Vortex breakdown in a hydro turbine draft tube swirling jet

Abstract

The swirling flow in a Francis type hydropower turbine is known to be susceptible to the formation of a large helical structure, commonly referred to as a vortex rope. This vortex rope can be interpreted as an unstable mode associated with vortex breakdown. This perspective is adopted here in a simplified laminar flow setting. The helical vortex rope mode is shown to bifurcate supercritically from an axisymmetric baseflow in a Hopf bifurcation within a turbine draft tube. When wall friction effects are neglected, a large recirculation region at the axis can form and a range of subcritical solutions is identified for a flow regime corresponding to partial load of the turbine. The existence of these subcritical solutions promotes the emergence of a hysteresis loop.
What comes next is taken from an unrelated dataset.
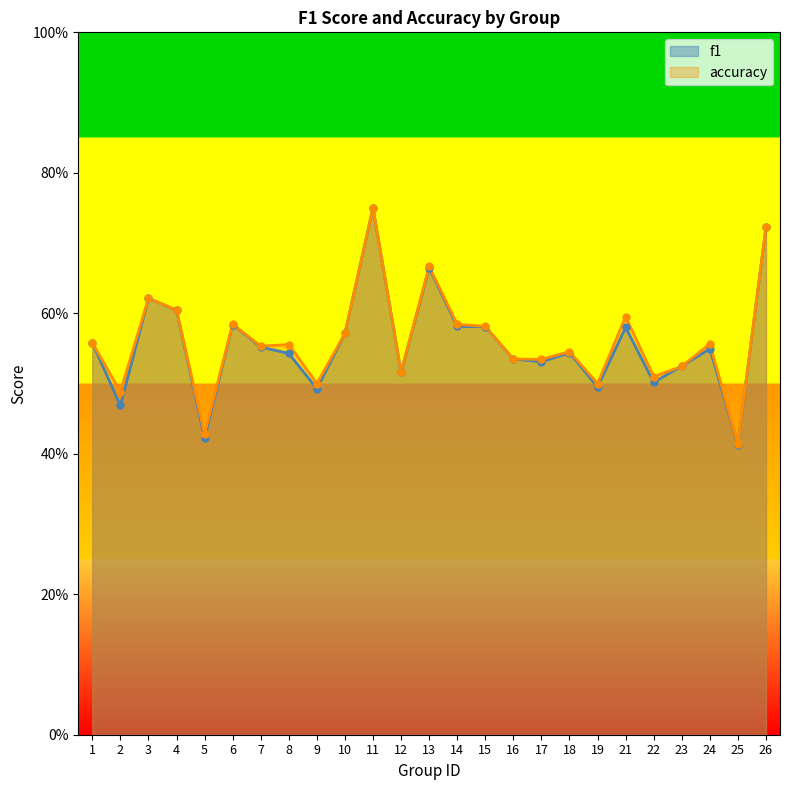

Which series has the widest spread of Y values?

f1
We further describe a regular dynamics of a formation of recirculation bubble at the axis and its destruction due to the emergence of a helical vortex rope at its periphery. Increasing the axial flow discharge towards the regime corresponding to nominal turbine load leads to an unfolding of the steady solutions branch in a transcritical bifurcation. This bifurcation takes place at finite Reynolds number and complements existing evidence of transcritical bifurcation of the swirling jet flows, previously reported only in the inviscid limit.